Manafort’s attorneys have signaled they will seek to blame Gates and have accused him of embezzling millions of dollars from Manafort. Gates has been described by witnesses as Manafort’s right-hand man who helped run the operations of a multimillion-dollar political consulting business.

In addition to assisting in Manafort’s alleged crimes, Gates told the jury he had failed to report his own income routed through bank accounts in the United Kingdom and stole several hundreds of thousands of dollars from Manafort by filing false and inflated expense reports related to their work in Ukraine.

Manafort has pleaded not guilty to 18 counts of bank and tax fraud and failing to disclose foreign bank accounts. The charges largely predate his five months on the Trump campaign but were the first to go to trial arising from Special Counsel Robert Mueller’s investigation into Russian interference in the 2016 U.S. election.

The jury has heard how Manafort made tens of millions of dollars for work with pro-Russian politicians in Ukraine. Mueller is also investigating possible coordination between Trump campaign members and Russian officials in the election campaign, but the charges against Manafort do not address that.

Prosecutors on Monday went through a list of overseas corporations and Gates testified that all of them were controlled by Manafort and contained income earned by his political consulting work.

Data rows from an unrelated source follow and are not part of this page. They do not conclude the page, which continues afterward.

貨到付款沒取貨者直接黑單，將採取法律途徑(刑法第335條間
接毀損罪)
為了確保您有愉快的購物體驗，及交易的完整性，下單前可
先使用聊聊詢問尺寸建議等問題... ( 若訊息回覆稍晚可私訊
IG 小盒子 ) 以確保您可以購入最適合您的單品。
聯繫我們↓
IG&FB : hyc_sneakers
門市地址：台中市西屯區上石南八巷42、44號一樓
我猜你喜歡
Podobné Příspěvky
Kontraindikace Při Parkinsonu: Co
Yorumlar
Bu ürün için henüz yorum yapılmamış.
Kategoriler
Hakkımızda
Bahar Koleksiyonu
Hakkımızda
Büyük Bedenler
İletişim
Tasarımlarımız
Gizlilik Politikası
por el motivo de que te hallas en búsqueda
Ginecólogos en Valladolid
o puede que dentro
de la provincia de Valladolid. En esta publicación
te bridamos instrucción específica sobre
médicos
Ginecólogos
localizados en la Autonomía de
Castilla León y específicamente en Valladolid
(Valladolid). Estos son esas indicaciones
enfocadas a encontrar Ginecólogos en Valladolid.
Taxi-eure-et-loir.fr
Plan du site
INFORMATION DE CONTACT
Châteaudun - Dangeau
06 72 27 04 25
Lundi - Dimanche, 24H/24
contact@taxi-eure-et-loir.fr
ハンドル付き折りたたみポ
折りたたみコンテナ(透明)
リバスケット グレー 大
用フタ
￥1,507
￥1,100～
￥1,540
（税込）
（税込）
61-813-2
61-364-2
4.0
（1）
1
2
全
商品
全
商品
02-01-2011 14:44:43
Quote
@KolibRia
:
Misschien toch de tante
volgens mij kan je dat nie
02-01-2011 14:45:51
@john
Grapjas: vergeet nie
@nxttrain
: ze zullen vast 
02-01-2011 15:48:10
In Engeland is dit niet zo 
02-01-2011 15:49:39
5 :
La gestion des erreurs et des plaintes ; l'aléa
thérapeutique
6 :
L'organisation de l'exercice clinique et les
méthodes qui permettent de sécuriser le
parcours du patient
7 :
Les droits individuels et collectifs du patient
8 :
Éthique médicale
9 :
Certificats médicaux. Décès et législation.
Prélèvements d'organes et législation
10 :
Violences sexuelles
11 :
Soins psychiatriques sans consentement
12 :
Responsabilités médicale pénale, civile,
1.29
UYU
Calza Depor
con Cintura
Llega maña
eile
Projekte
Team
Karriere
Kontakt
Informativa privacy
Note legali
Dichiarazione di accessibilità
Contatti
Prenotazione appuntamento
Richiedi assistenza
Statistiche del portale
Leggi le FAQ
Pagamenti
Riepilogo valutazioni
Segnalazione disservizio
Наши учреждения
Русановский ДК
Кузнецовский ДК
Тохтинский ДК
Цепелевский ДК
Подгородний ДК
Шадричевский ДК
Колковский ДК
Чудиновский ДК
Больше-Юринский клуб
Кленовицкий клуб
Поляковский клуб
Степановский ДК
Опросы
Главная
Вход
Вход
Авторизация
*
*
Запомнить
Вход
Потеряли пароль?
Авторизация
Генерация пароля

Gates said an associate, Konstantin Kilimnik, had control over the overseas accounts. Kilimnik is a Russian-Ukrainian political consultant who was indicted in June on charges stemming from the Mueller probe. In court filings Mueller has accused Kilimnik of having current ties to Russian intelligence services - an allegation he has denied.

Gates testified that Manafort directed him to report overseas income as loans in order to lower taxable income - an allegation prosecutors have been eliciting testimony about from witnesses since last week.

The jury had heard testimony on Friday and Monday from accountant Cynthia Laporta, who described how Manafort and Gates doctored financial statements and backdated loans.

In questioning Laporta on Monday, a prosecutor asked the accountant about a $10 million loan purportedly received by Manafort from Russian businessman Oleg Deripaska in 2006. Laporta, looking at a summary of loans to Manafort and his businesses, said she could not see any indication that the loan from Deripaska had been paid off.

Since the trial started before U.S. District Judge T.S. Ellis last Tuesday, Manafort’s lawyers have kept their cross-examinations brief and at times refrained from attempting to rebut damaging testimony in detail.

But Laporta’s testimony raised the stakes for Manafort. Testifying under immunity, she was the first witness to admit she knew accounting maneuvers Manafort and Gates requested of her were wrong and could be crimes. One accounting trick saved Manafort $500,000 in taxes, she said.

In cross examining on Monday, attorney Kevin Downing tried to illustrate that Laporta’s accounting firm had been aware of overseas wire transfers being booked as loans for years and highlighted a record showing Manafort had paid $8.4 million in federal income taxes between 2005 and 2015.

Downing also attempted to show that Gates was the point person in dealing with the accountants. But while Laporta acknowledged that she regularly communicated with Gates she said she believed Manafort was in the know.

“In most instances it was clear Mr. Manafort knew what was going on,” Laporta said.